U.S. Coast Guard personnel offloaded more than 33 tons of impounded cocaine at the San Diego Harbor waterfront Monday, a record take seized from seafaring traffickers over the last 10 months.
The bales of contraband carried into the bay by the USCG cutter Stratton was part of an overall 119,000 pounds of the illicit drug confiscated by U.S. and allied forces operating in the Eastern Pacific Ocean near Central and South America since last year, according to the federal maritime agency.
The combined haul carried an estimated total street value in excess of $1.8 billion.
The enforcement patrols also caught about 215 suspected smugglers, helping make fiscal 2015, which ends Sept. 30, already the most successful year in U.S. counter-drug operations in the Eastern Pacific since 2009, according to Adm.

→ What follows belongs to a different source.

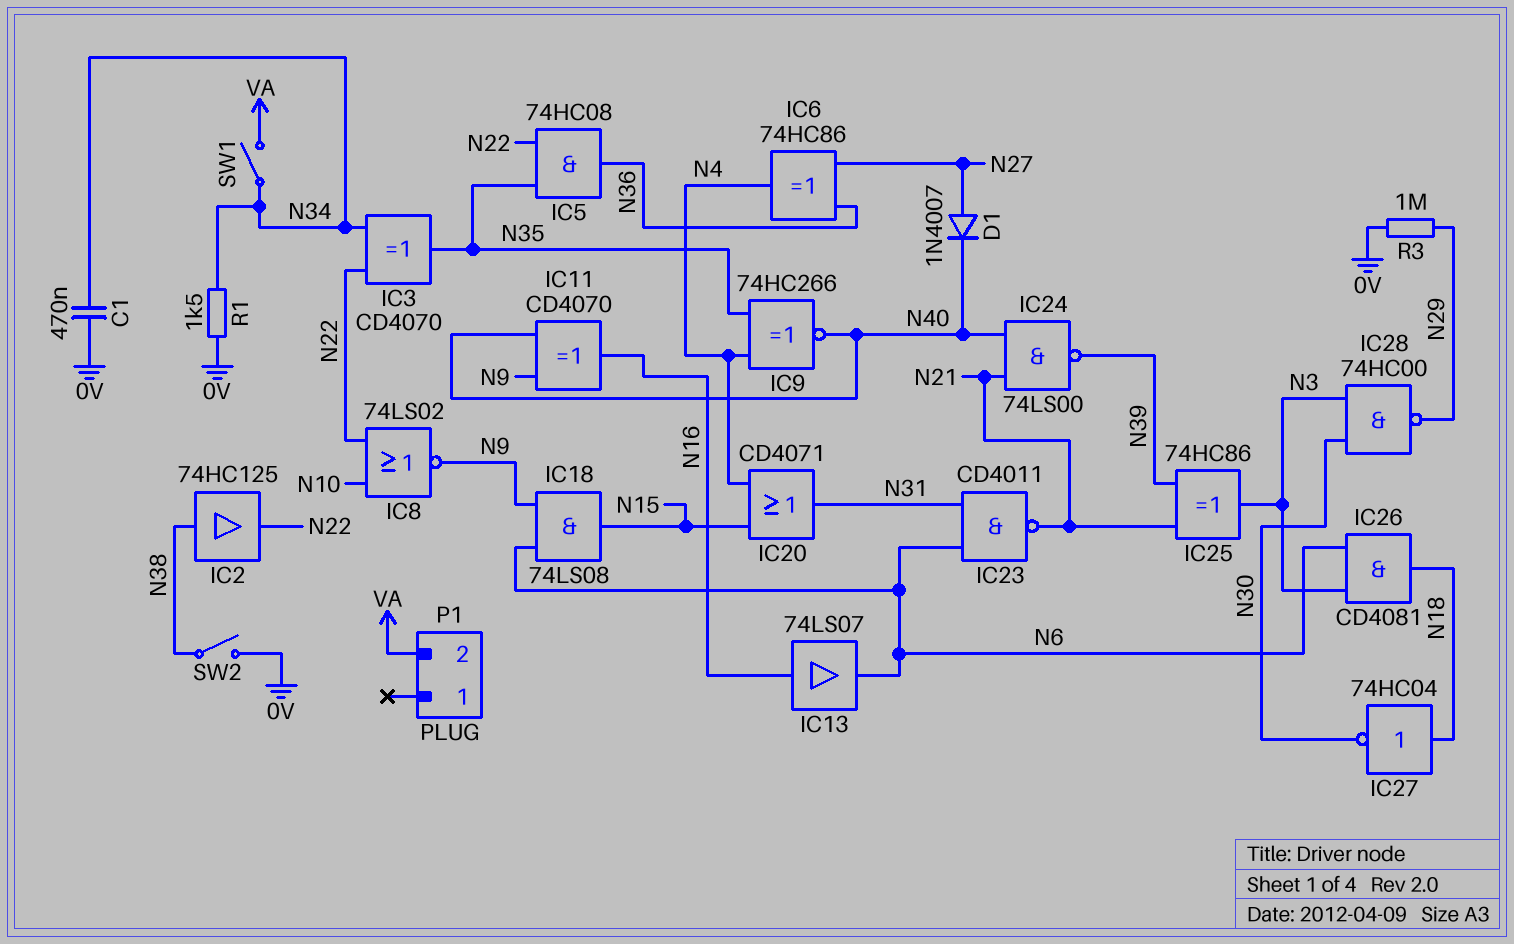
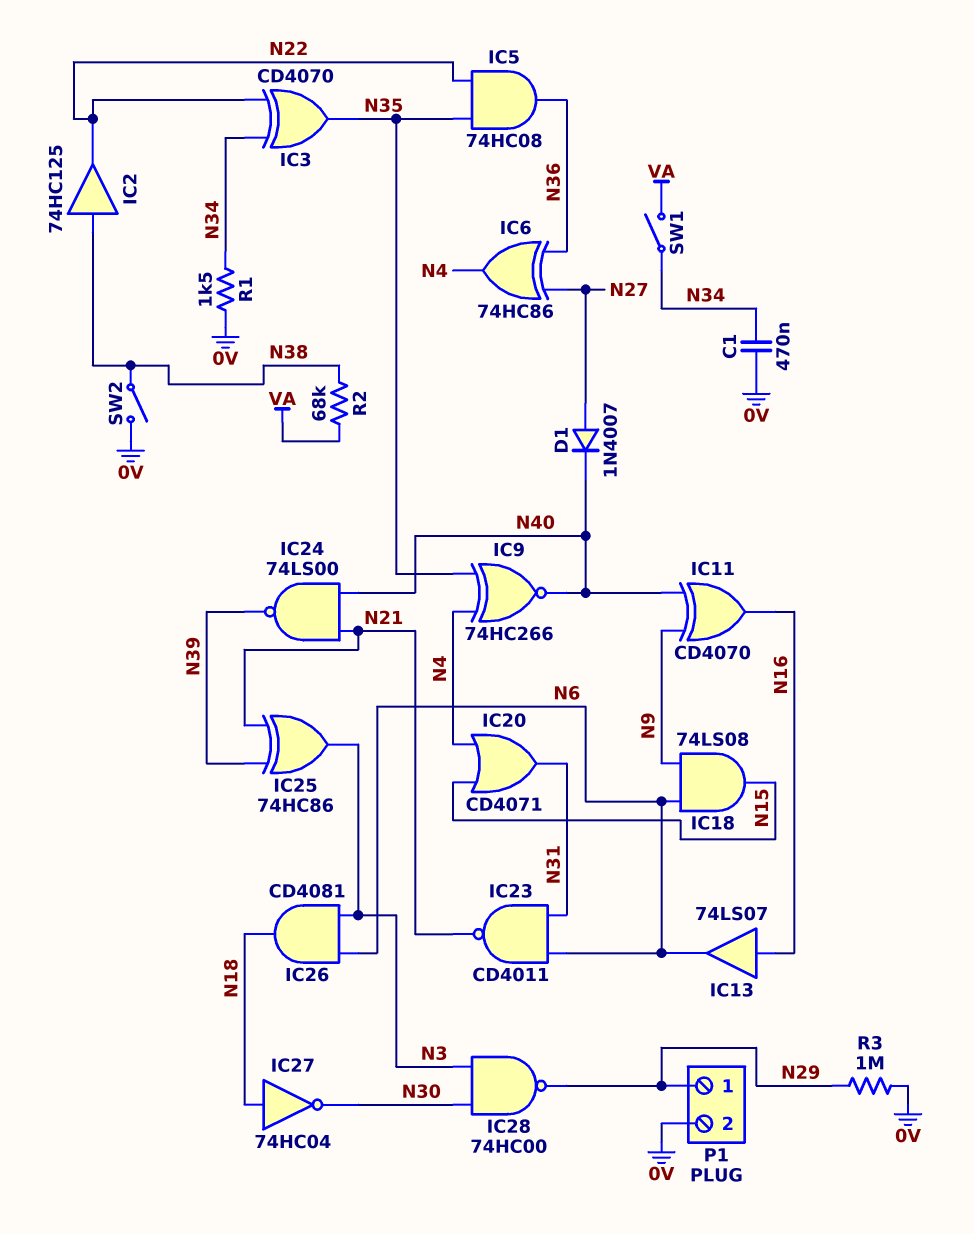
IC8: NOR 74LS02 (in N10, in N22, out N9) -> none
P1 pin 1: none -> N29
P1 pin 2: VA -> 0V
R2: none -> 68k (N38, VA)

Paul Zukunft, commandant of the Coast Guard.
"This is about more than just trying to keep drugs off U.S. streets," Zukunft said. "The cultivation, trafficking and distribution of narcotics fuels violence and instability throughout the Western Hemisphere, (bringing) a path of destruction directly to the doorstep of the U.S."
Transnational organized crime groups vie for control of illicit trafficking routes and power in many Latin American countries, resulting in increased violence and instability, according to government officials. The underworld competition has led to record-high homicide rates in Central and South America, as well as in the Caribbean.
More than half the unaccompanied children who crossed the U.S. southern border last year had suffered or faced harm from organized crime groups, a hardship that qualified them for international protection.
"There is still work to be done," Zukunft told reporters. "We can only act on 30 percent of known drug shipments in the Eastern Pacific and Caribbean. We must increase already hard-earned momentum to curb the rising tide of crime, violence and instability in our hemisphere."
The amount of seized cocaine brought to San Diego this morning is equal to about 33 million doses of the drug, or 336 million hits of crack, according to U.S. Drug Enforcement Administration estimates.
The drug was seized in 23 separate actions by Coast Guard cutters and USCG law enforcement teams operating from U.S. Navy vessels in known drug transit zones around Central and South America.
During such interdictions in international waters, a suspect vessel is initially located and tracked by allied military or law enforcement aircraft or vessels. The actual boarding, search, seizures and arrests are conducted by Coast Guard personnel.
Allied and international partner agencies play a vital role in the operations, officials said.